Every major technology introduced to make lawyers more efficient has ultimately increased the demand for legal work.
Yet AI feels different.
The assumption driving most AI conversations is straightforward: more efficiency means less need for lawyers. History, consistently, says otherwise.
Email didn’t reduce legal work. It multiplied it. Document review technology didn’t shrink legal teams, it took decades to shift the landscape at all, and even then, growth in data volume and litigation complexity offset most of the efficiency gains. The pattern is clear. Yet here we are, recycling the same flawed assumption with AI.
Efficiency Doesn’t Eliminate Work
Efficiency doesn’t eliminate work, it expands what’s possible.
When tasks become faster and cheaper, organizations scale up. More contracts get created. More risks get taken. More decisions require legal input. The 2023 Goldman Sachs report suggested 44% of legal tasks could be automated. On paper, that reads like a contraction event. In reality, the law school class of 2024 reached a record 93.4% employment rate, with some of the lowest unemployment levels the profession has ever seen.
This is the Jevons Paradox at work: as efficiency improves, consumption increases. AI will accelerate business activity across every sector. Legal teams won’t be removed from that acceleration.
The Real Shift Isn’t About Volume
Drafting and basic analysis will get faster. But the demand for judgment, real judgment, is increasing. Governance, risk assessment, regulatory interpretation, oversight of AI-generated outputs: these are not tasks you automate away. They require professionals who can think critically under pressure and make decisions in ambiguous environments.
That’s where the gap is forming. There are plenty of attorneys who can execute. Far fewer who can navigate genuine uncertainty. Fewer still who can translate legal risk into business strategy in real time.
That gap is where competitive advantage lives and most firms aren’t hiring for it.
Credentials Are Not a Proxy for Judgment
Organizations still hiring based on firm names and years of experience are measuring the wrong things. Those indicators don’t tell you how an attorney thinks. They don’tpredict adaptability. And they won’t tell you how someone performs when the environment shifts beneath them, which it is right now.
The firms that lead in this next phase will recruit differently.
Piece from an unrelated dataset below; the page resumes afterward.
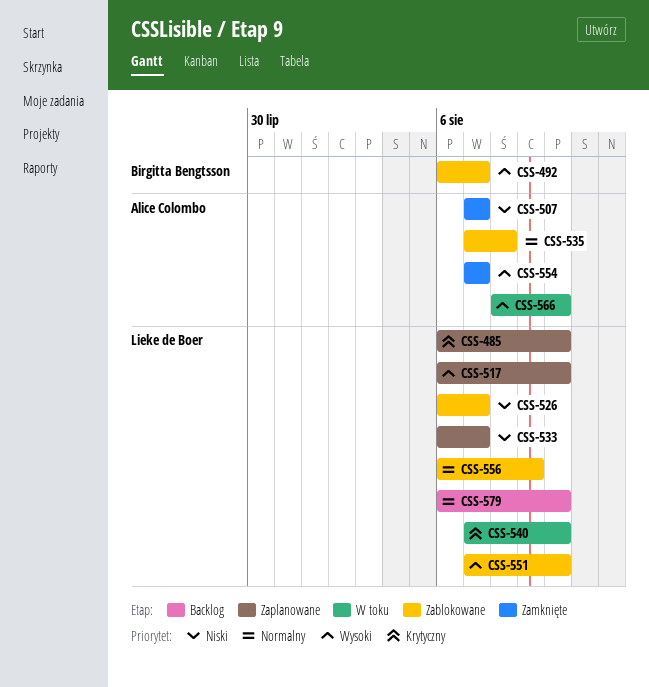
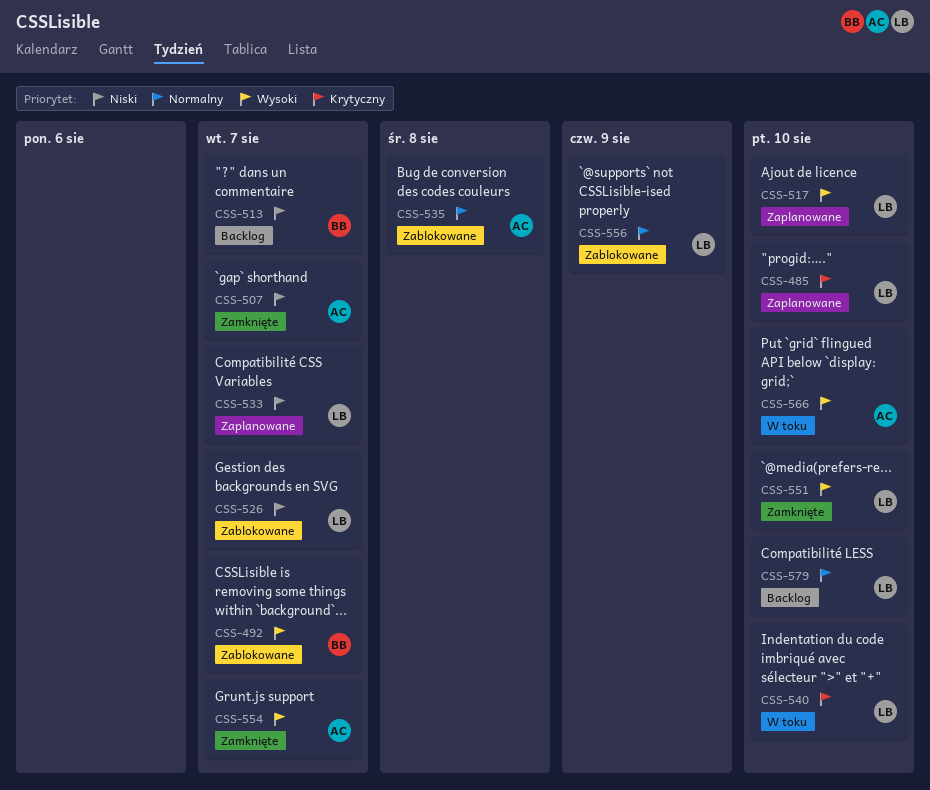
CSS-513: none -> present
CSS-551, status: Zablokowane -> Zamknięte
They’ll look past surface-level qualifications and ask harder questions about how attorneys reason, how they handle ambiguity, and how they align legal decisions with business outcomes.
Flexibility is a Strategy That Reduces Risk
While the direction of change is clear, the timing isn’t. AI adoption is uneven. Regulatory frameworks are still forming. Making large, fixed hiring commitments in this environment carries real risk. The organizations navigating this well aren’t overcommitting early, nor are they waiting passively. They’re building flexibility into their talent strategy, using experienced legal professionals in interim and project-based roles to absorb demand, test new workflows, and stay adaptive.
This isn’t about doing more with less. It’s about maintaining optionality in an uncertain environment.
The firms that win won’t be the ones with the most technology.
They’ll be the ones with the best judgment and the foresight to hire for it before everyone else does.